→ **Required work**
The entries are to be written out word for word, with their images left out.
Start of Data for analysis
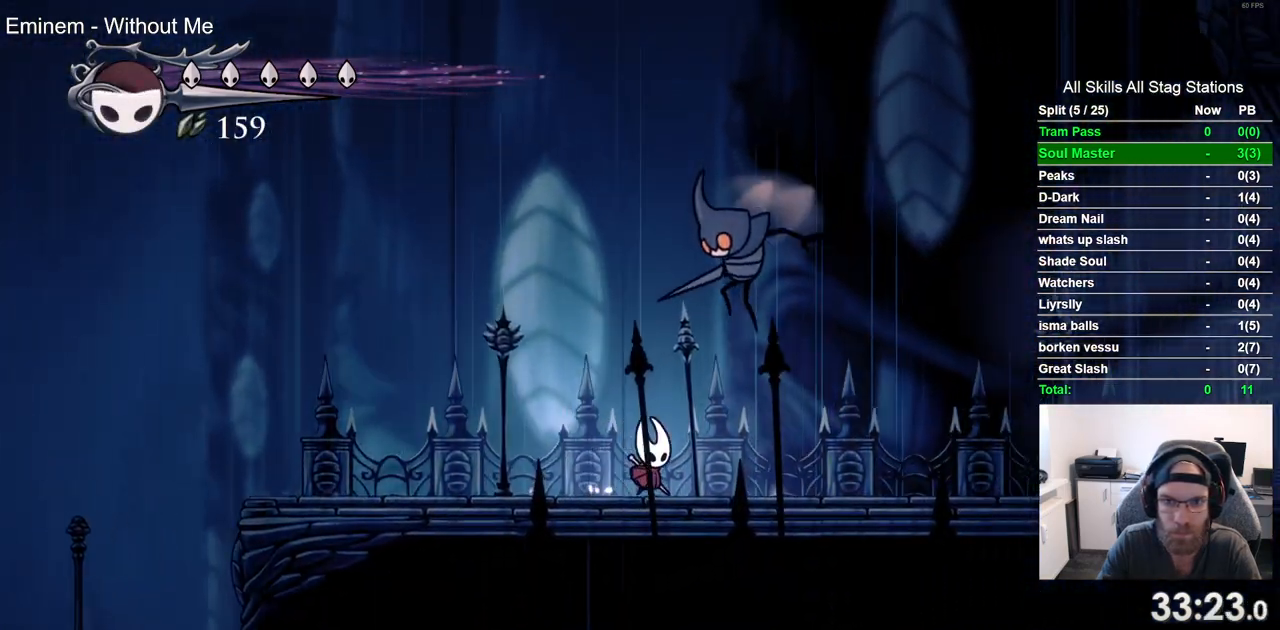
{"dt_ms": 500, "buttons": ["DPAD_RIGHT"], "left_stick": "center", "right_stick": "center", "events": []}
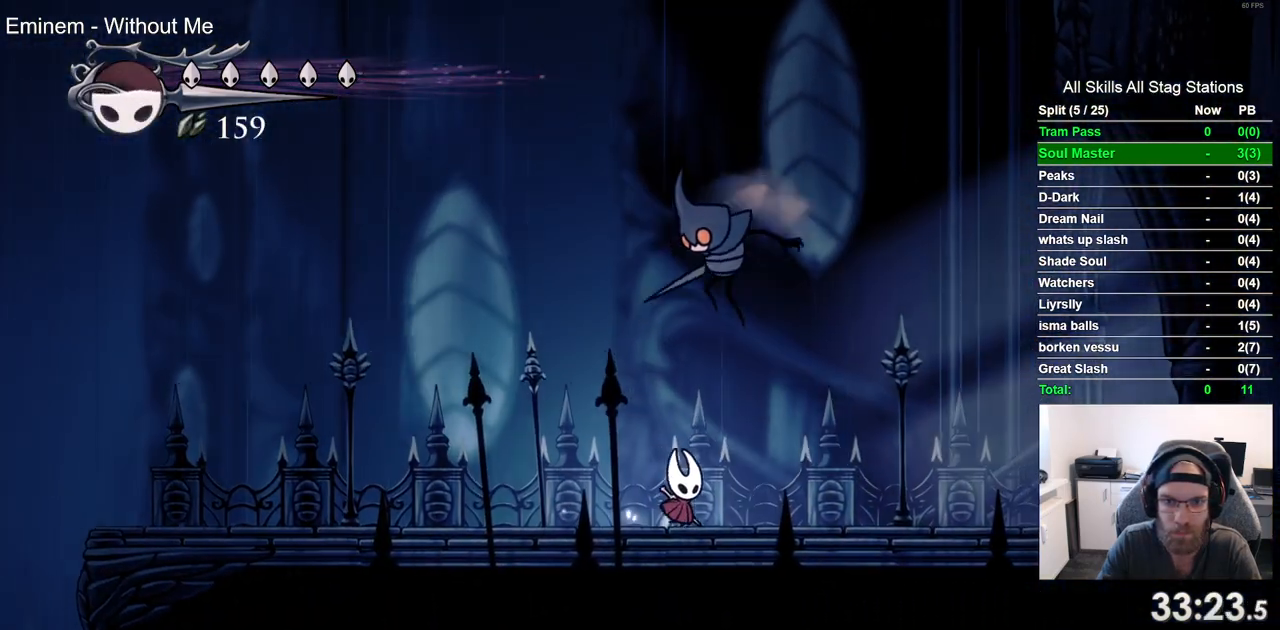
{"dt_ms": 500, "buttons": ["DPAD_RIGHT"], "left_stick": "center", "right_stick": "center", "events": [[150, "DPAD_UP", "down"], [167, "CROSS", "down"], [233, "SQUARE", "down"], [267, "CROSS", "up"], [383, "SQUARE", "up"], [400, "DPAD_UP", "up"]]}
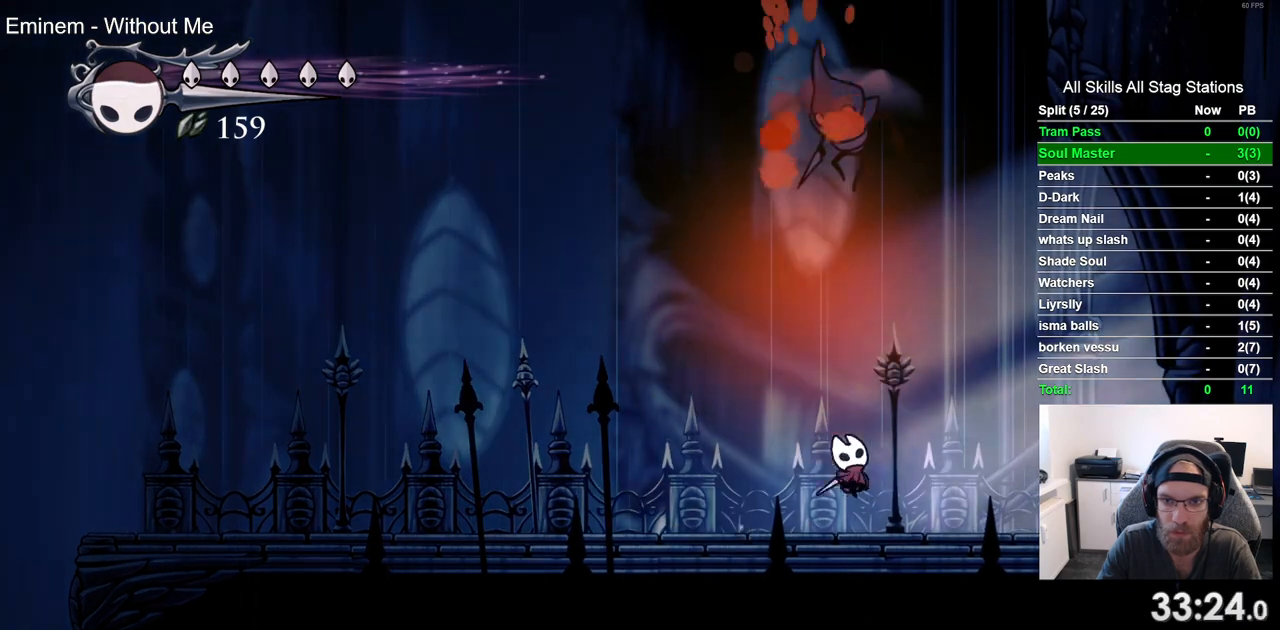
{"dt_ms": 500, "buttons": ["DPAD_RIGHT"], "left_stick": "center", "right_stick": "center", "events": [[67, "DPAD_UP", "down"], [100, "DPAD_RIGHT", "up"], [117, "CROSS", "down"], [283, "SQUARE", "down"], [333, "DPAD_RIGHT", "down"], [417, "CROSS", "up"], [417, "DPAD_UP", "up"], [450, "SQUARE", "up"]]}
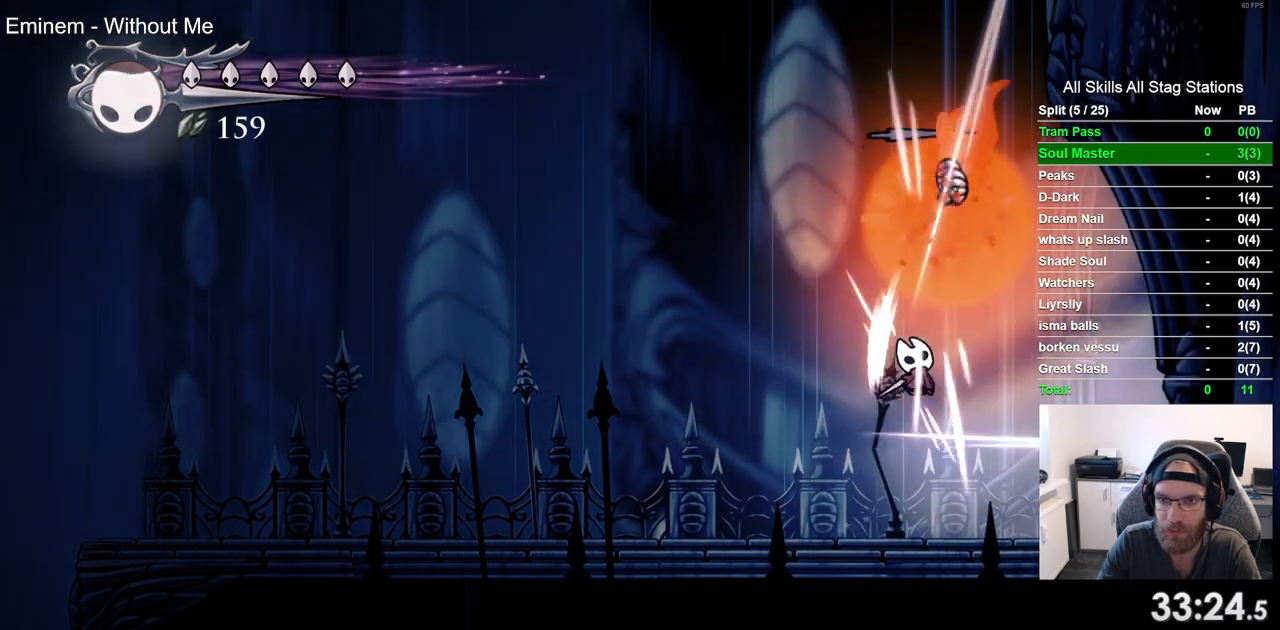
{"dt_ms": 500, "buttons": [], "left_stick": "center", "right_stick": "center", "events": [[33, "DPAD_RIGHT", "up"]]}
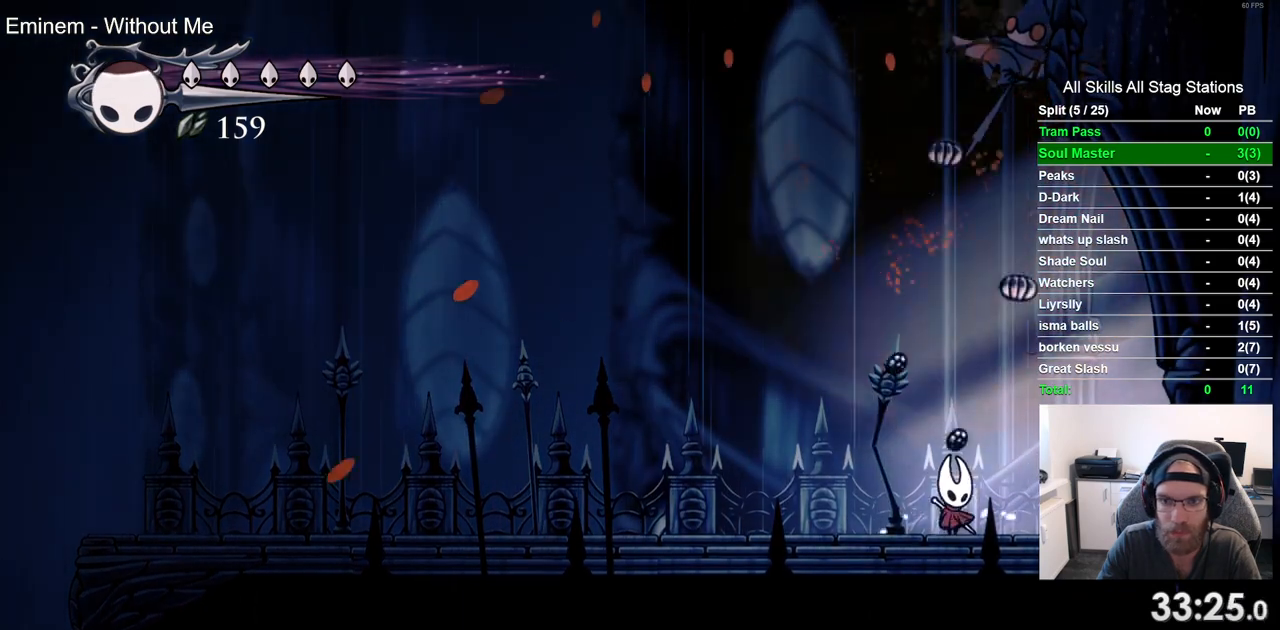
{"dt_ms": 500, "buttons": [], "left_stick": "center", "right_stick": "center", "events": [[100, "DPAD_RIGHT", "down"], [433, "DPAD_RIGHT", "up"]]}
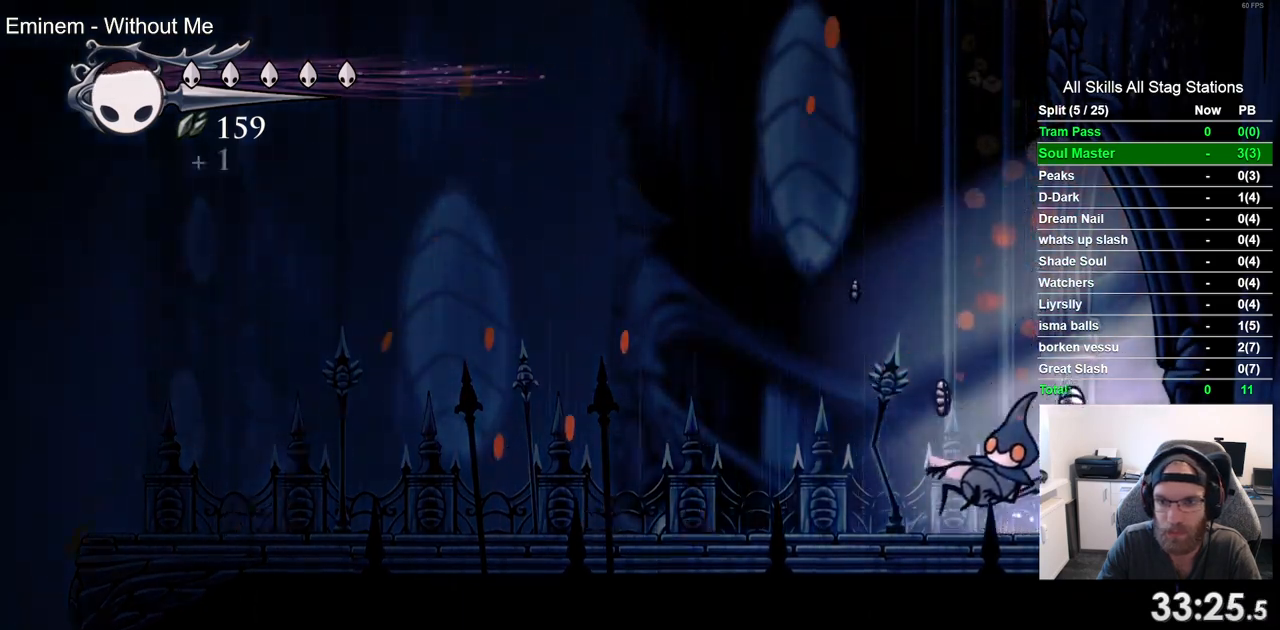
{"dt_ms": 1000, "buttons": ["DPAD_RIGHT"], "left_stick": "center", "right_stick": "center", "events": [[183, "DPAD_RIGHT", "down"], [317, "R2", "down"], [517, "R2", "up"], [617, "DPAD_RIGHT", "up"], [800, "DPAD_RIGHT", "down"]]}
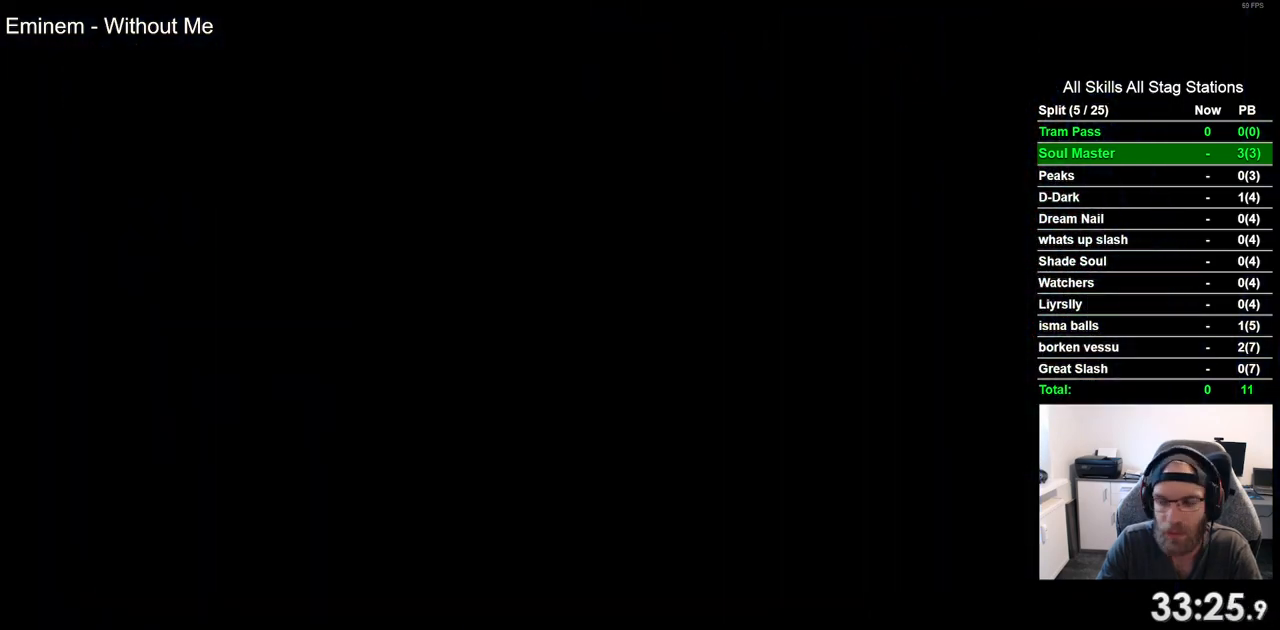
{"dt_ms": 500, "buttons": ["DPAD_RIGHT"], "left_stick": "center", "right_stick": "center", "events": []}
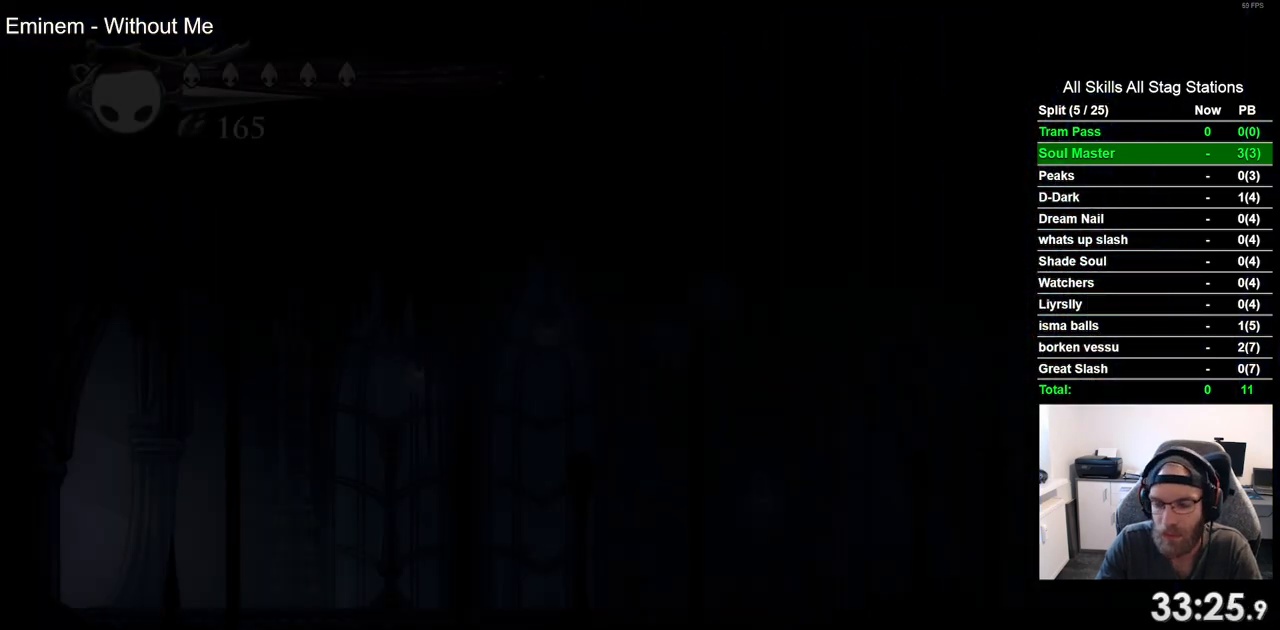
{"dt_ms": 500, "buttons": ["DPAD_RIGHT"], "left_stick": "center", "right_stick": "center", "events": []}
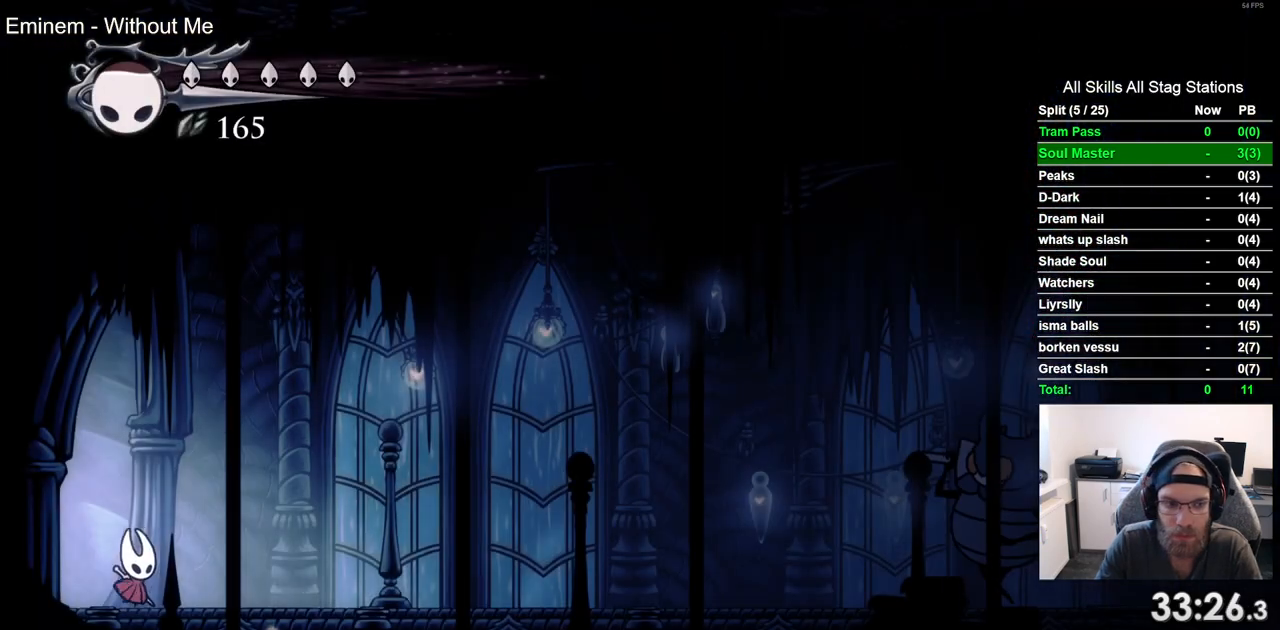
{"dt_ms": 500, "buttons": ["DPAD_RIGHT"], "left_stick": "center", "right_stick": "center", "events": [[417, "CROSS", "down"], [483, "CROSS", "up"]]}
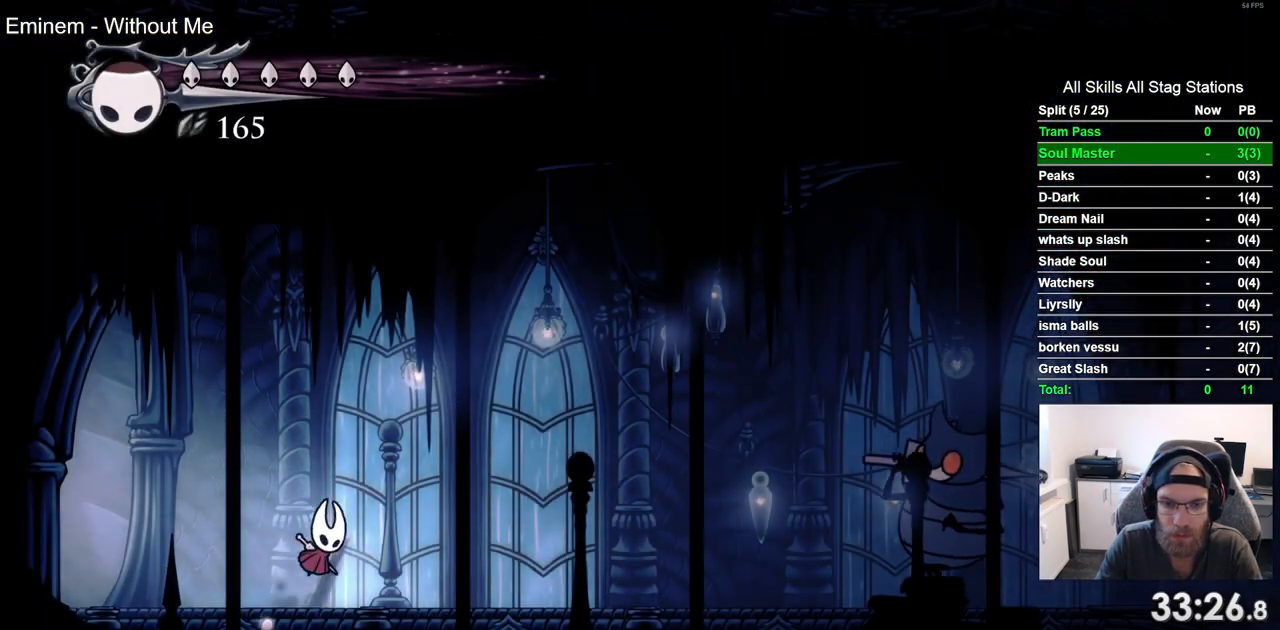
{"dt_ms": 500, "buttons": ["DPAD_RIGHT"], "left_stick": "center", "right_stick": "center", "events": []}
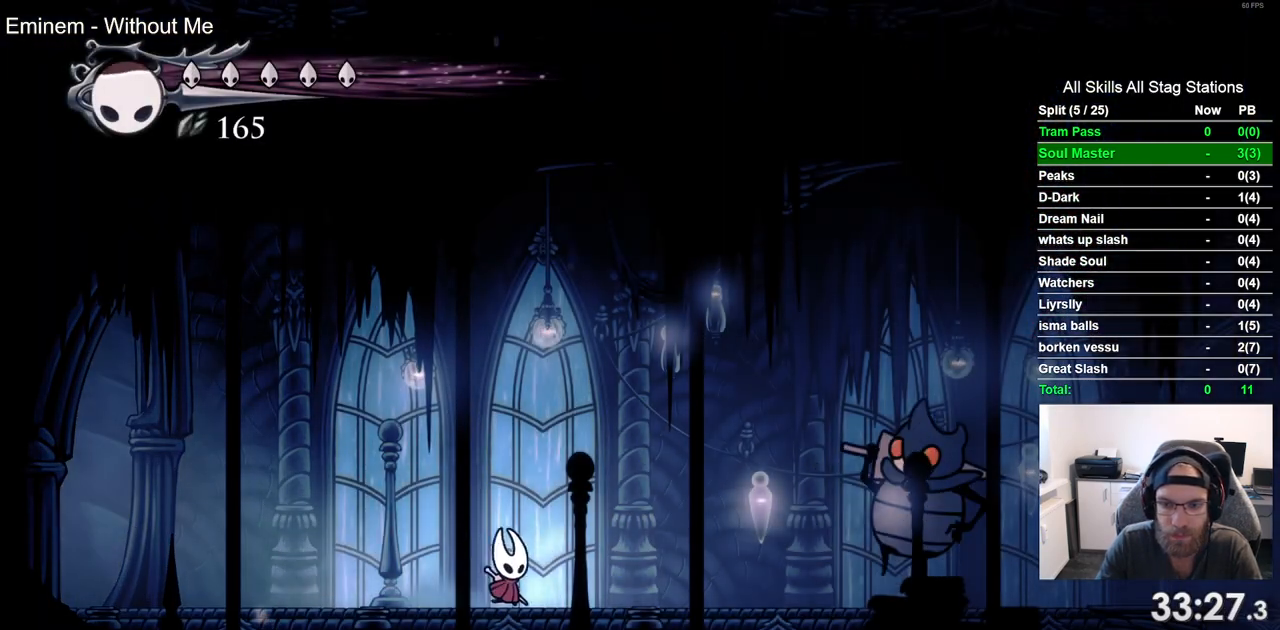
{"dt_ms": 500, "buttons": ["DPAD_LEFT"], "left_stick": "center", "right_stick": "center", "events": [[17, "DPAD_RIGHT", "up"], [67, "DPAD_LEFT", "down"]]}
End of Data for analysis
→ **Output of the exercise**
{"dt_ms": 500, "buttons": ["DPAD_RIGHT"], "left_stick": "center", "right_stick": "center", "events": []}
{"dt_ms": 500, "buttons": ["DPAD_RIGHT"], "left_stick": "center", "right_stick": "center", "events": [[150, "DPAD_UP", "down"], [167, "CROSS", "down"], [233, "SQUARE", "down"], [267, "CROSS", "up"], [383, "SQUARE", "up"], [400, "DPAD_UP", "up"]]}
{"dt_ms": 500, "buttons": ["DPAD_RIGHT"], "left_stick": "center", "right_stick": "center", "events": [[67, "DPAD_UP", "down"], [100, "DPAD_RIGHT", "up"], [117, "CROSS", "down"], [283, "SQUARE", "down"], [333, "DPAD_RIGHT", "down"], [417, "CROSS", "up"], [417, "DPAD_UP", "up"], [450, "SQUARE", "up"]]}
{"dt_ms": 500, "buttons": [], "left_stick": "center", "right_stick": "center", "events": [[33, "DPAD_RIGHT", "up"]]}
{"dt_ms": 500, "buttons": [], "left_stick": "center", "right_stick": "center", "events": [[100, "DPAD_RIGHT", "down"], [433, "DPAD_RIGHT", "up"]]}
{"dt_ms": 1000, "buttons": ["DPAD_RIGHT"], "left_stick": "center", "right_stick": "center", "events": [[183, "DPAD_RIGHT", "down"], [317, "R2", "down"], [517, "R2", "up"], [617, "DPAD_RIGHT", "up"], [800, "DPAD_RIGHT", "down"]]}
{"dt_ms": 500, "buttons": ["DPAD_RIGHT"], "left_stick": "center", "right_stick": "center", "events": []}
{"dt_ms": 500, "buttons": ["DPAD_RIGHT"], "left_stick": "center", "right_stick": "center", "events": []}
{"dt_ms": 500, "buttons": ["DPAD_RIGHT"], "left_stick": "center", "right_stick": "center", "events": [[417, "CROSS", "down"], [483, "CROSS", "up"]]}
{"dt_ms": 500, "buttons": ["DPAD_RIGHT"], "left_stick": "center", "right_stick": "center", "events": []}
{"dt_ms": 500, "buttons": ["DPAD_LEFT"], "left_stick": "center", "right_stick": "center", "events": [[17, "DPAD_RIGHT", "up"], [67, "DPAD_LEFT", "down"]]}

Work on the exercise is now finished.